→ WHAT YOU WILL DO
Go through the lines below and repeat each one exactly, skipping pictures.

DATA SUPPLIED Start Marker

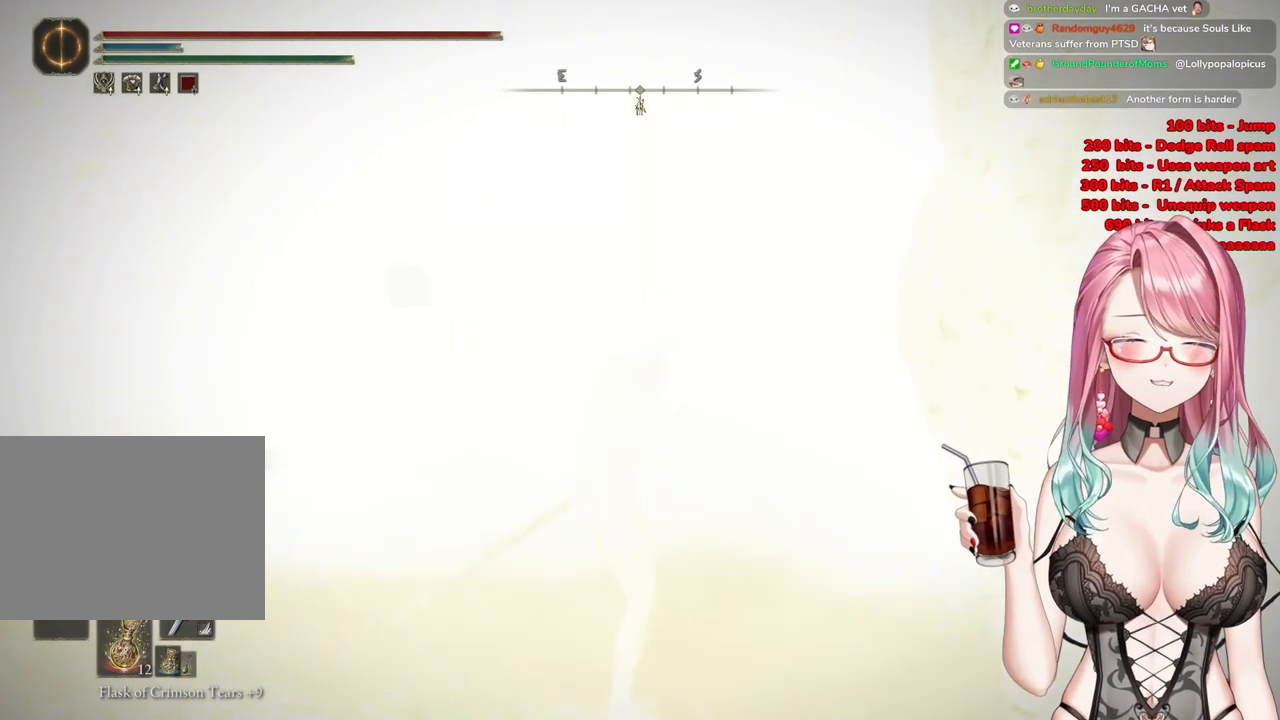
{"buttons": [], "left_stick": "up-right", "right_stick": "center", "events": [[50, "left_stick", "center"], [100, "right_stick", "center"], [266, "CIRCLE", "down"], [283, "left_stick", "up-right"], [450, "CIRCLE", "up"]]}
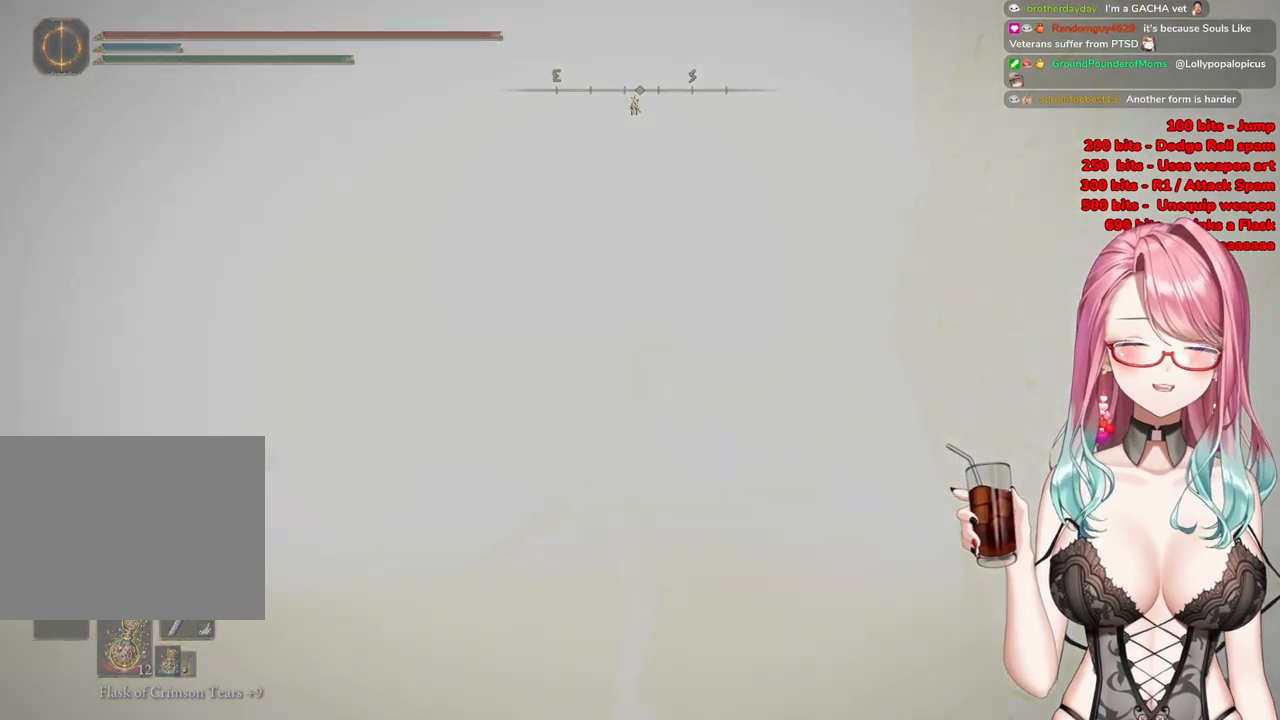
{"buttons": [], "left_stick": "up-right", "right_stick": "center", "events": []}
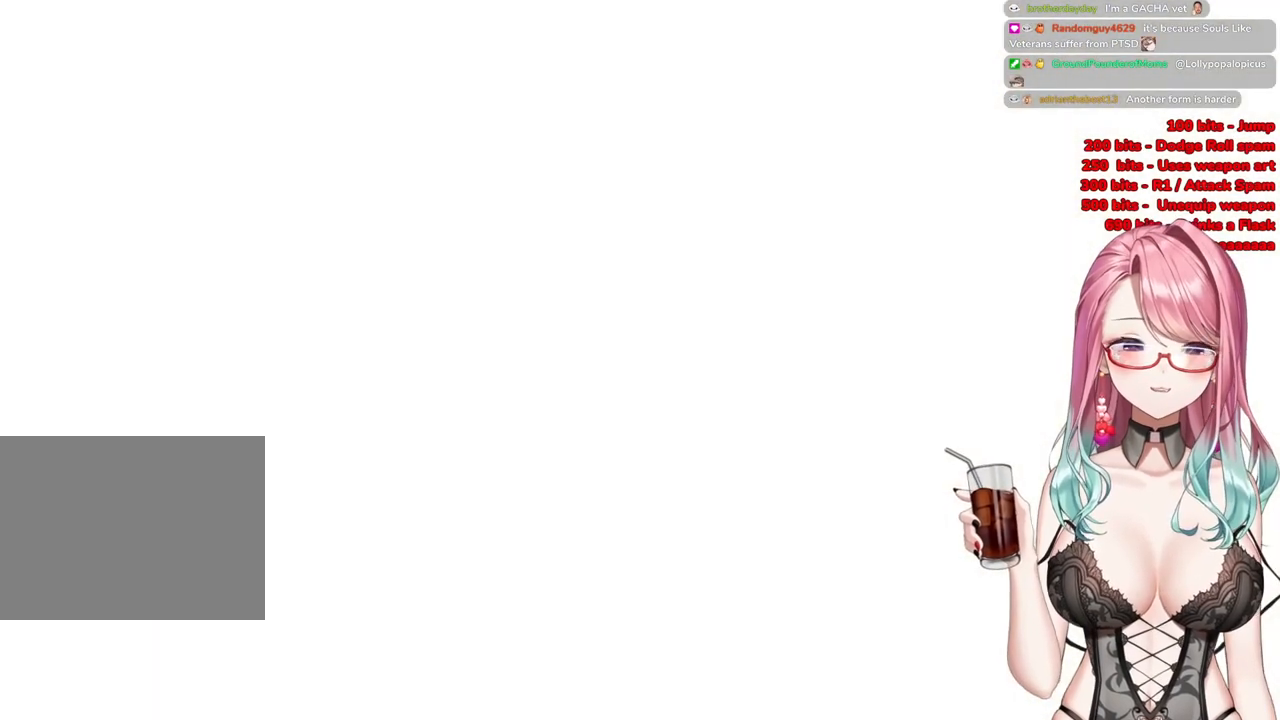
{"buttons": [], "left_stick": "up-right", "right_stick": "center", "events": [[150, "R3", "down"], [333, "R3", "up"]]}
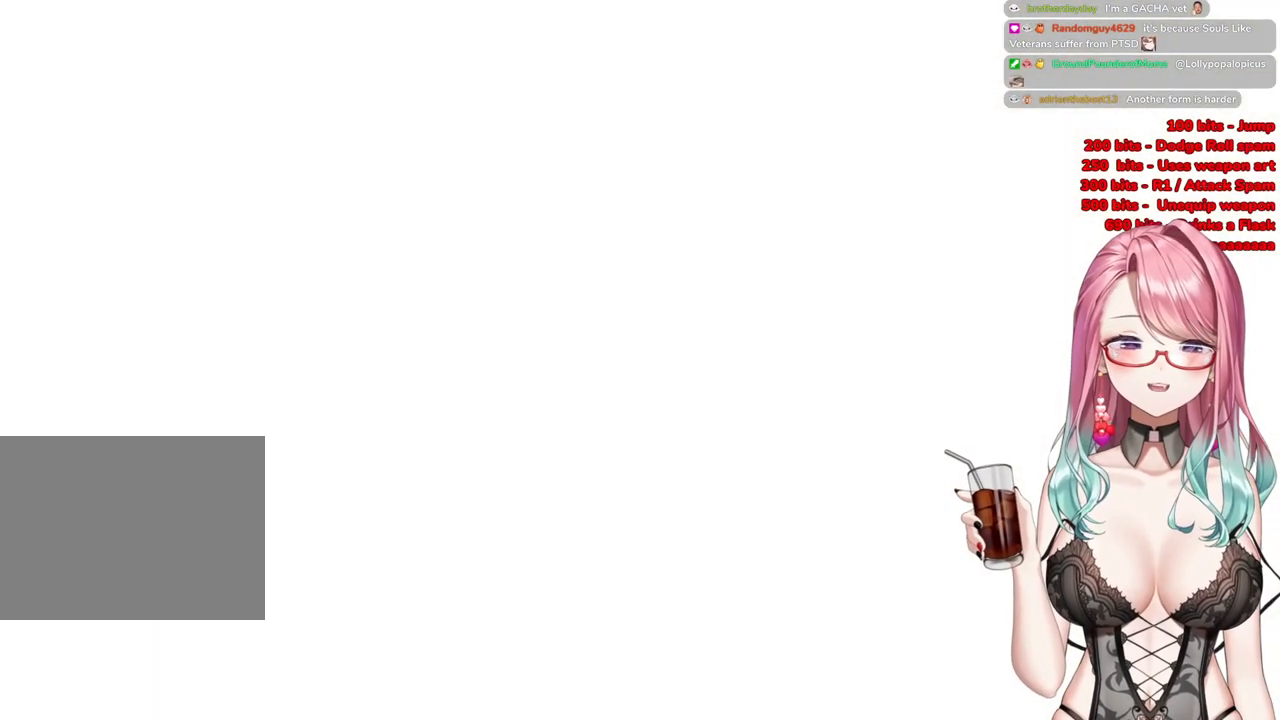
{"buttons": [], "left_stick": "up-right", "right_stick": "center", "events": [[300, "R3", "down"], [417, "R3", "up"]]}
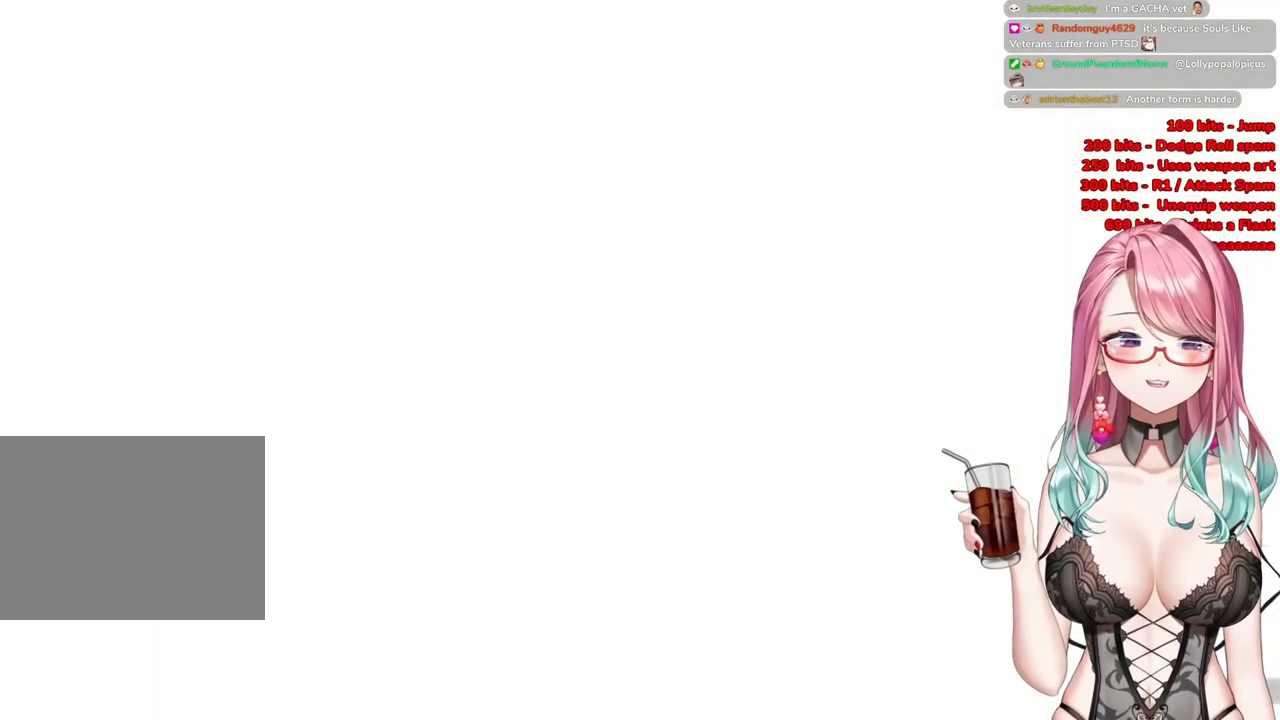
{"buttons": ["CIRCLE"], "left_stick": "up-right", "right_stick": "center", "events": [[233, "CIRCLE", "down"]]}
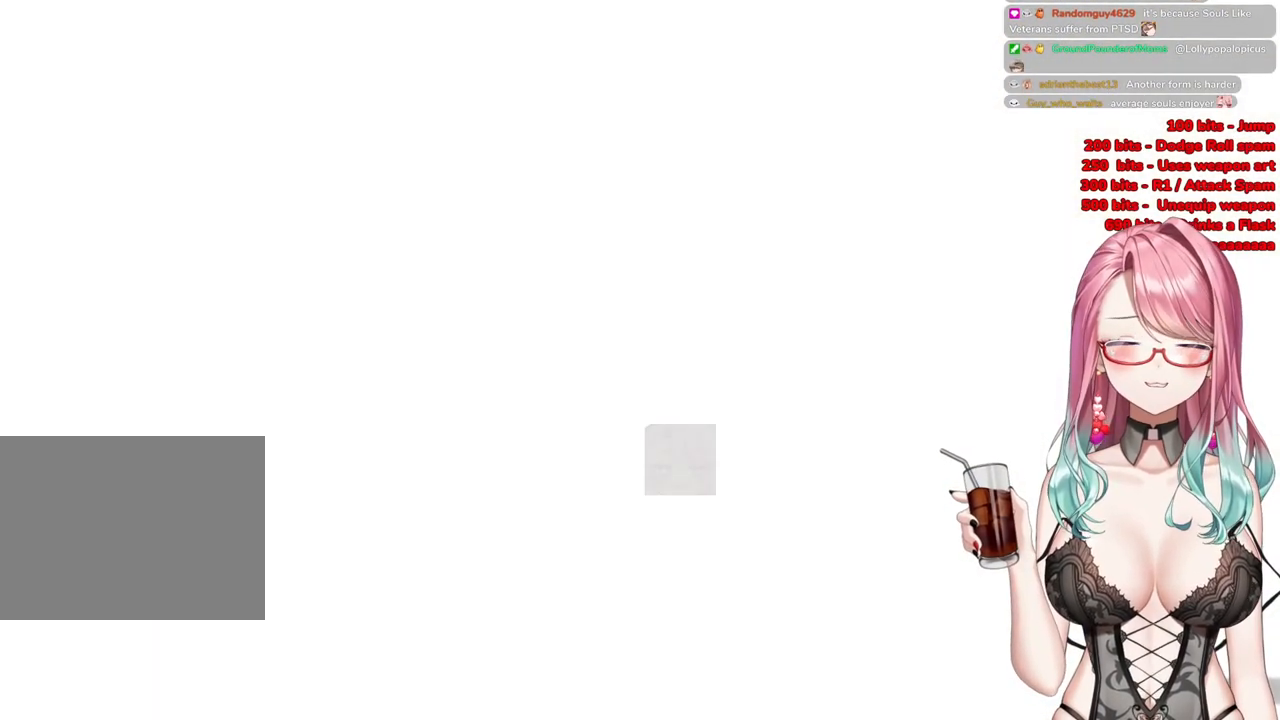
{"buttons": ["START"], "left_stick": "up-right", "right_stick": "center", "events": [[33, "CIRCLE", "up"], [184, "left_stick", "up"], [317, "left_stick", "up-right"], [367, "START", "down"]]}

DATA SUPPLIED End Marker

→ EXERCISE RESULT
{"buttons": [], "left_stick": "up-right", "right_stick": "center", "events": [[50, "left_stick", "center"], [100, "right_stick", "center"], [266, "CIRCLE", "down"], [283, "left_stick", "up-right"], [450, "CIRCLE", "up"]]}
{"buttons": [], "left_stick": "up-right", "right_stick": "center", "events": []}
{"buttons": [], "left_stick": "up-right", "right_stick": "center", "events": [[150, "R3", "down"], [333, "R3", "up"]]}
{"buttons": [], "left_stick": "up-right", "right_stick": "center", "events": [[300, "R3", "down"], [417, "R3", "up"]]}
{"buttons": ["CIRCLE"], "left_stick": "up-right", "right_stick": "center", "events": [[233, "CIRCLE", "down"]]}
{"buttons": ["START"], "left_stick": "up-right", "right_stick": "center", "events": [[33, "CIRCLE", "up"], [184, "left_stick", "up"], [317, "left_stick", "up-right"], [367, "START", "down"]]}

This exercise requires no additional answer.